• Task
Print out the entire listing verbatim.

————————

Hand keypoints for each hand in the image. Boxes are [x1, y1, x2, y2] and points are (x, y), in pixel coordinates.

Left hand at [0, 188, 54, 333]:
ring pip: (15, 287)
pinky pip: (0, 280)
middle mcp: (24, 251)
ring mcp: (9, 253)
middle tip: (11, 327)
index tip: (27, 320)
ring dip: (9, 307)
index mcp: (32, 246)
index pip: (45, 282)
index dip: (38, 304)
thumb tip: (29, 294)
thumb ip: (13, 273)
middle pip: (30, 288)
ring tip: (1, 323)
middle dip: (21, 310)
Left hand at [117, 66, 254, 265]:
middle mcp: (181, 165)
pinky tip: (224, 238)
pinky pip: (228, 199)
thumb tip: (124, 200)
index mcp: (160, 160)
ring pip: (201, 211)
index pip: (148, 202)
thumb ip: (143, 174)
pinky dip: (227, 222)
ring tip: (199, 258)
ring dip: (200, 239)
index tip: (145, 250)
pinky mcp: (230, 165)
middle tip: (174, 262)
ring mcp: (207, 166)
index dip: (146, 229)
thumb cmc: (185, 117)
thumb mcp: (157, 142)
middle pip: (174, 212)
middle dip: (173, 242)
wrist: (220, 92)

————————

• Expected answer
Hand keypoints for each hand in the image. Boxes are [x1, y1, x2, y2] and points are (x, y), in pixel coordinates.

Left hand at [0, 188, 54, 333]:
ring pip: (15, 287)
pinky pip: (0, 280)
middle mcp: (24, 251)
ring mcp: (9, 253)
middle tip: (11, 327)
index tip: (27, 320)
ring dip: (9, 307)
index mcp: (32, 246)
index pip: (45, 282)
index dip: (38, 304)
thumb tip: (29, 294)
thumb ip: (13, 273)
middle pip: (30, 288)
ring tip: (1, 323)
middle dip: (21, 310)
Left hand at [117, 66, 254, 265]:
middle mcp: (181, 165)
pinky tip: (224, 238)
pinky pip: (228, 199)
thumb tip: (124, 200)
index mcp: (160, 160)
ring pip: (201, 211)
index pip: (148, 202)
thumb ip: (143, 174)
pinky dip: (227, 222)
ring tip: (199, 258)
ring dip: (200, 239)
index tip: (145, 250)
pinky mcp: (230, 165)
middle tip: (174, 262)
ring mcp: (207, 166)
index dip: (146, 229)
thumb cmc: (185, 117)
thumb mcp: (157, 142)
middle pip: (174, 212)
middle dip: (173, 242)
wrist: (220, 92)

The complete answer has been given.